- [EXTRACT PROVIDED]
******

Structural, Molecular, and Functional Alterations of the Blood-Brain Barrier during Epileptogenesis and Epilepsy: A Cause, Consequence, or Both?

Wolfgang Löscher, Alon Friedman
Author Information
  1. Wolfgang Löscher: Department of Pharmacology, Toxicology and Pharmacy, University of Veterinary Medicine Hannover, 30559 Hannover, Germany. ORCID
  2. Alon Friedman: Departments of Physiology and Cell Biology, Brain and Cognitive Sciences, Zlowotski Center for Neuroscience, Ben-Gurion University of the Negev, Beer-Sheva 8410501, Israel.
PMID: 31963328 DOI: 10.3390/ijms21020591

Abstract

The blood-brain barrier (BBB) is a dynamic, highly selective barrier primarily formed by endothelial cells connected by tight junctions that separate the circulating blood from the brain extracellular fluid. The endothelial cells lining the brain microvessels are under the inductive influence of neighboring cell types, including astrocytes and pericytes. In addition to the anatomical characteristics of the BBB, various specific transport systems, enzymes and receptors regulate molecular and cellular traffic across the BBB. While the intact BBB prevents many macromolecules and immune cells from entering the brain, following epileptogenic brain insults the BBB changes its properties. Among BBB alterations, albumin extravasation and diapedesis of leucocytes from blood into brain parenchyma occur, inducing or contributing to epileptogenesis. Furthermore, seizures themselves may modulate BBB functions, permitting albumin extravasation, leading to activation of astrocytes and the innate immune system, and eventually modifications of neuronal networks. BBB alterations following seizures are not necessarily associated with enhanced drug penetration into the brain. Increased expression of multidrug efflux transporters such as P-glycoprotein likely act as a 'second line defense' mechanism to protect the brain from toxins. A better understanding of the complex alterations in BBB structure and function following seizures and in epilepsy may lead to novel therapeutic interventions allowing the prevention and treatment of epilepsy as well as other detrimental neuro-psychiatric sequelae of brain injury.

******

- [SOURCE INFORMATION]

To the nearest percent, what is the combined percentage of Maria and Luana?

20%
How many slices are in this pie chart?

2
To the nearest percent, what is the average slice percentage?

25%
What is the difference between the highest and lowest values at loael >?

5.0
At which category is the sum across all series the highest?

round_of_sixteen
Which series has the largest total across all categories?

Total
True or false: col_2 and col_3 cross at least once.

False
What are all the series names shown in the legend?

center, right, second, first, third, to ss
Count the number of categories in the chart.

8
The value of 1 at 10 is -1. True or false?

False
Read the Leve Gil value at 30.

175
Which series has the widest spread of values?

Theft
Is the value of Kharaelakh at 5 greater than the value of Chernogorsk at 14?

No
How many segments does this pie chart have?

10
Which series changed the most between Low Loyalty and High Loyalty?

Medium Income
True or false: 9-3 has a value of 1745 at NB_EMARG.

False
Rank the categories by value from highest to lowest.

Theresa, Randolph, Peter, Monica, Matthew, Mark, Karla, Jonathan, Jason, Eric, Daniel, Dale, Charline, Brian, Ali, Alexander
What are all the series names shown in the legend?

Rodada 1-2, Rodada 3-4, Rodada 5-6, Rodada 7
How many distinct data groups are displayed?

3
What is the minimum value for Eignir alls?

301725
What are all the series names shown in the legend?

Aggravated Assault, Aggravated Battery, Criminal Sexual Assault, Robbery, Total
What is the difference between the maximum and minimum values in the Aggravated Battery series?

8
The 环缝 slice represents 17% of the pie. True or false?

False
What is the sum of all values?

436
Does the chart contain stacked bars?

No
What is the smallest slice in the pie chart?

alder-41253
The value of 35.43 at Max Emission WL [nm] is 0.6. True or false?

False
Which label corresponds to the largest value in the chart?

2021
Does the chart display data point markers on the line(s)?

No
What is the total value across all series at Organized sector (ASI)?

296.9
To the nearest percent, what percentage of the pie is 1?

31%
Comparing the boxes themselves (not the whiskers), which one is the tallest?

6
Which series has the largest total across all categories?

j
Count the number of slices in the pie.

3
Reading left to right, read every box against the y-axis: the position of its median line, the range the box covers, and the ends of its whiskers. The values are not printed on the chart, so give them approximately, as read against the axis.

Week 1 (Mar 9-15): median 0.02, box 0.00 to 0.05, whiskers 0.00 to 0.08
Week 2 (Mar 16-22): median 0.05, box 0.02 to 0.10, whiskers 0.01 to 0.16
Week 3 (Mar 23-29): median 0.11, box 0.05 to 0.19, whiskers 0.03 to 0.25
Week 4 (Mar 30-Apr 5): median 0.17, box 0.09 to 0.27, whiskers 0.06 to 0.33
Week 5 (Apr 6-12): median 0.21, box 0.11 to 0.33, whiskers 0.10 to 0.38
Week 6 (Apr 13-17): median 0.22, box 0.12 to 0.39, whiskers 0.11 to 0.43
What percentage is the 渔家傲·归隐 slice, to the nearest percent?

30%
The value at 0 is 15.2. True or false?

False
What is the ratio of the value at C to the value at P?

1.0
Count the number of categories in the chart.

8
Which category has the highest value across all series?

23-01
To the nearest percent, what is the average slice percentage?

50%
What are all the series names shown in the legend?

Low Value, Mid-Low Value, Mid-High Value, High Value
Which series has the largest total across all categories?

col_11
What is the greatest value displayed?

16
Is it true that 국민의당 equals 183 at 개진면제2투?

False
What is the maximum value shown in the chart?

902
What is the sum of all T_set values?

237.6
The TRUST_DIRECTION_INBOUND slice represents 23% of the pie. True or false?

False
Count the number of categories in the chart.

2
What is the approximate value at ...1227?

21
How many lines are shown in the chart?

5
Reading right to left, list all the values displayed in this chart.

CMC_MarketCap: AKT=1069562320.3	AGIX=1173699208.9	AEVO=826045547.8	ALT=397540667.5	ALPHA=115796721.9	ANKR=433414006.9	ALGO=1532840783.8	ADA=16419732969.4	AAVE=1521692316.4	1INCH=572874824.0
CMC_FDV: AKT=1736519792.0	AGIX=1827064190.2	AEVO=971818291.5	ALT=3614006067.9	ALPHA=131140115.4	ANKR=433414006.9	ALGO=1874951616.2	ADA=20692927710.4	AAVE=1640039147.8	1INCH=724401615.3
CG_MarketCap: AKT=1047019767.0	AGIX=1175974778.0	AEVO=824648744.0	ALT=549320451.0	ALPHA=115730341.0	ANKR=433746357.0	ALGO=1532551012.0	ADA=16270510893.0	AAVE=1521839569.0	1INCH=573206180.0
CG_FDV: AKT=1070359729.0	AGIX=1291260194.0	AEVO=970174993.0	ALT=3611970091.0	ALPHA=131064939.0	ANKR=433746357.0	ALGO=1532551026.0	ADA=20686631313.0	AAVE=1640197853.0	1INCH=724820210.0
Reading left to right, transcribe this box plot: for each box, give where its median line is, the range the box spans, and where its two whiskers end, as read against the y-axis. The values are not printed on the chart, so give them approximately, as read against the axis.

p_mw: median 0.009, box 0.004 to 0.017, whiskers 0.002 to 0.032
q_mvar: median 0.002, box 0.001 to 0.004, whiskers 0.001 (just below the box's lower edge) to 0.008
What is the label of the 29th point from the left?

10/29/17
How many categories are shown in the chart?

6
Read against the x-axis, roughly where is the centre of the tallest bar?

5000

******

- [WHAT IS EXPECTED] Set down the passage of the blood-brain barrier abstract from "Structural, Molecular, and" up to and including "Beer-Sheva 8410501, Israel.", copying it word for word.

- [ANSWER SECTION]
Structural, Molecular, and Functional Alterations of the Blood-Brain Barrier during Epileptogenesis and Epilepsy: A Cause, Consequence, or Both?

Wolfgang Löscher, Alon Friedman
Author Information
  1. Wolfgang Löscher: Department of Pharmacology, Toxicology and Pharmacy, University of Veterinary Medicine Hannover, 30559 Hannover, Germany. ORCID
  2. Alon Friedman: Departments of Physiology and Cell Biology, Brain and Cognitive Sciences, Zlowotski Center for Neuroscience, Ben-Gurion University of the Negev, Beer-Sheva 8410501, Israel.